Born: 24 May 1904, Ireland
Died: 12 January 1991
Country most active: Ireland
Also known as: Ethna Mary Byrne
This biography is republished from The Dictionary of Irish Biography and was written by Frances Clarke. Shared by permission in line with Creative Commons ‘Attribution’ (CC BY) licencing.
Costigan, Ethna Mary Byrne- (1904–91), academic and writer, was born 24 May 1904 at Upper Leeson Street, Dublin, the eldest daughter of Thomas Joseph Byrne, chief architect to the Office of Public Works, and Mary Ellen Byrne (née Scott) of Drogheda, Co. Louth. As a young child she was sent to live with relatives in Italy, and received her early education at Les Dames de Scion convent in Rome. On returning to Dublin she lived alternately with her aunts and grandfather in Dartmouth Square, and with her parents in Ballyboden and later Rathgar. She attended Loreto Hall in St Stephen’s Green and studied at UCD, graduating with a first-class BA in modern languages in 1925, and a first-class MA in French in 1927. She went on to the Sorbonne in Paris, where she gained her doctorate; her thesis, entitled ‘Bourdaloue moraliste’, was subsequently published by Beauchesne.
Following the retirement of Professor Mary Ryan in 1939, she was appointed professor of Romance languages at UCC. She remained in this post until 1969, during which time she inaugurated a refresher course for French teachers. Among her academic publications are her studies of Molière’s Le bourgeois gentilhomme, Corneille’s Horace, and Racine’s Athalie. Her Irish translation of Silvio Pellico’s Le mie prigioni (1833) is in the Pellico Museum in Turin, and the Italian Institute published her Irish version of a number of Salvatore Quasimodo’s poems. With her associate, Dr Piero Calì, she founded the Dante Alighieri Society in Cork, of which she served as president from 1956 to 1969. On retiring from the professorship at Cork she lectured part-time on Italian philology and medieval texts at TCD. She served on the Irish national committee of UNESCO, and was twice selected to represent Ireland at the biennial conference in Paris. She also served as honorary secretary of the Celtic Congress. In recognition of her work in promoting Italian language and culture in Ireland the Italian government made her a grand official (grand’ ufficiale) of the Italian Order of Merit in 1960.

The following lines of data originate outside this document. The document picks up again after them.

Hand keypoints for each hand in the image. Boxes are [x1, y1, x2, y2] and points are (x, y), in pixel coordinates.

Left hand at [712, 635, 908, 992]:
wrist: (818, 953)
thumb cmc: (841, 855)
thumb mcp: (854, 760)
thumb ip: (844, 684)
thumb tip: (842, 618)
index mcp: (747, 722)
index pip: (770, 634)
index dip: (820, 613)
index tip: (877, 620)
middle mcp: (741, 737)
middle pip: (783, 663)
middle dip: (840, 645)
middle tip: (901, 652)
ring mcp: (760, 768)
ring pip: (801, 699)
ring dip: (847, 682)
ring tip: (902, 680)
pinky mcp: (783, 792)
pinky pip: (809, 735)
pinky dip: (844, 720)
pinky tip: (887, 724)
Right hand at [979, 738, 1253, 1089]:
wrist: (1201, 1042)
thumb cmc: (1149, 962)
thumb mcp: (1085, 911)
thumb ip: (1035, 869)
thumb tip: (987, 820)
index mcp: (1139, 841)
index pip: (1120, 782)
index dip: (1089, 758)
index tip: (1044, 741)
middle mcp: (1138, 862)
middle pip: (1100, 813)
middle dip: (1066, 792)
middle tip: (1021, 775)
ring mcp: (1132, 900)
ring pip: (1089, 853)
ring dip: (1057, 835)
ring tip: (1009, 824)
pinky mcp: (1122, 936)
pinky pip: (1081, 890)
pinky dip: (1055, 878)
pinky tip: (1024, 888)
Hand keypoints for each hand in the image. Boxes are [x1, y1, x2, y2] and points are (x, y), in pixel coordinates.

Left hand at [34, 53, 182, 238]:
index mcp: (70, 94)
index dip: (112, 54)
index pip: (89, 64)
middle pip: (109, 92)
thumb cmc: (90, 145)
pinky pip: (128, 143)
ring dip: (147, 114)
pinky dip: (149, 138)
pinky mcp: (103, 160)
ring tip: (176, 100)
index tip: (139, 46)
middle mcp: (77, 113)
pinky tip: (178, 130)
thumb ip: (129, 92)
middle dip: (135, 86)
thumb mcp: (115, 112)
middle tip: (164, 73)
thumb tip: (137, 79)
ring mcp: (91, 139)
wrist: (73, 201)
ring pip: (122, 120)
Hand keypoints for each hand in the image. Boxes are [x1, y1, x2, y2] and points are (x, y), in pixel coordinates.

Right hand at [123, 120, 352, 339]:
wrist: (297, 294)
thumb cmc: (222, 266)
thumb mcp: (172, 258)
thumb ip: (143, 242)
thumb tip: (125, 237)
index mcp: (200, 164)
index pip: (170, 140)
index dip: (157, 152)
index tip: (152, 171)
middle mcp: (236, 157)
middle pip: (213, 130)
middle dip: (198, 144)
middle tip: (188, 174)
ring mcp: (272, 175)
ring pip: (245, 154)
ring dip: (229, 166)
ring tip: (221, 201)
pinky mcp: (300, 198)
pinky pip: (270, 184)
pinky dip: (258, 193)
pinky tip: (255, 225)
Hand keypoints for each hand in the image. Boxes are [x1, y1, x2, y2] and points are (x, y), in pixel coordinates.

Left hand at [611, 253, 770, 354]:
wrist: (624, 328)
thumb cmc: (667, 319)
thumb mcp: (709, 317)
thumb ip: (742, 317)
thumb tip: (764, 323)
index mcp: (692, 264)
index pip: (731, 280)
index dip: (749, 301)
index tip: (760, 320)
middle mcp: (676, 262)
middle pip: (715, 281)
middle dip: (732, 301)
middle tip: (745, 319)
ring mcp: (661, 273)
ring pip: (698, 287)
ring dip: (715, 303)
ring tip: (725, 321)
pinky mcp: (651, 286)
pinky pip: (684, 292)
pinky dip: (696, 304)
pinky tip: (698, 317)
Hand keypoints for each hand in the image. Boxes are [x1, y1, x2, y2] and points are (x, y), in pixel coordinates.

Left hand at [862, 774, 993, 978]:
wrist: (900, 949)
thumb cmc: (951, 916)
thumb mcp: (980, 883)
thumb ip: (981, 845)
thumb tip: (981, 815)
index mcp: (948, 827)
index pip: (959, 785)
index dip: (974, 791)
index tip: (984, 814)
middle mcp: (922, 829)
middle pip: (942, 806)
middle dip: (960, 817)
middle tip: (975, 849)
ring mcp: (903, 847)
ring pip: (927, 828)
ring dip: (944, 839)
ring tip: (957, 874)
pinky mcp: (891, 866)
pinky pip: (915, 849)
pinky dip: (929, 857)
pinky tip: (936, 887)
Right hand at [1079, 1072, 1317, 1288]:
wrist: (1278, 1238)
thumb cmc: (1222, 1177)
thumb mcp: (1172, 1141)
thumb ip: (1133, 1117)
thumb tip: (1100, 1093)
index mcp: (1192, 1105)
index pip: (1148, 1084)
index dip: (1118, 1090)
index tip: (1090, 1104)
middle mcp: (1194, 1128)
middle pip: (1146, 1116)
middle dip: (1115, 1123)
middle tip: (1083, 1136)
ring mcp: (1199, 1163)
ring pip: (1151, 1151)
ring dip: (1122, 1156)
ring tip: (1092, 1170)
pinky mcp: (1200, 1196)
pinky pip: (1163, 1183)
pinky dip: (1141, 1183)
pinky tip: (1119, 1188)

An accomplished embroiderer, her work has been exhibited in the USA under the auspices of the Embroiderers’ Guild. In 1941 she married the Egyptologist and linguist George Costigan (d. October 1951), with whom she had one daughter. Under the pseudonym ‘Ethna Bee Cee’ she published her memoirs, Ethna Mary twice (1989), describing her childhood in Rome and Dublin. In later years she remained active, and at the age of eighty delivered a lecture on Lady Sydney Morgan to the Old Dublin Society (published in the Dublin Historical Record, xxxviii, Dec. 1984). She died 12 January 1991 at her home in Palmerstown Villas, Rathmines, Dublin.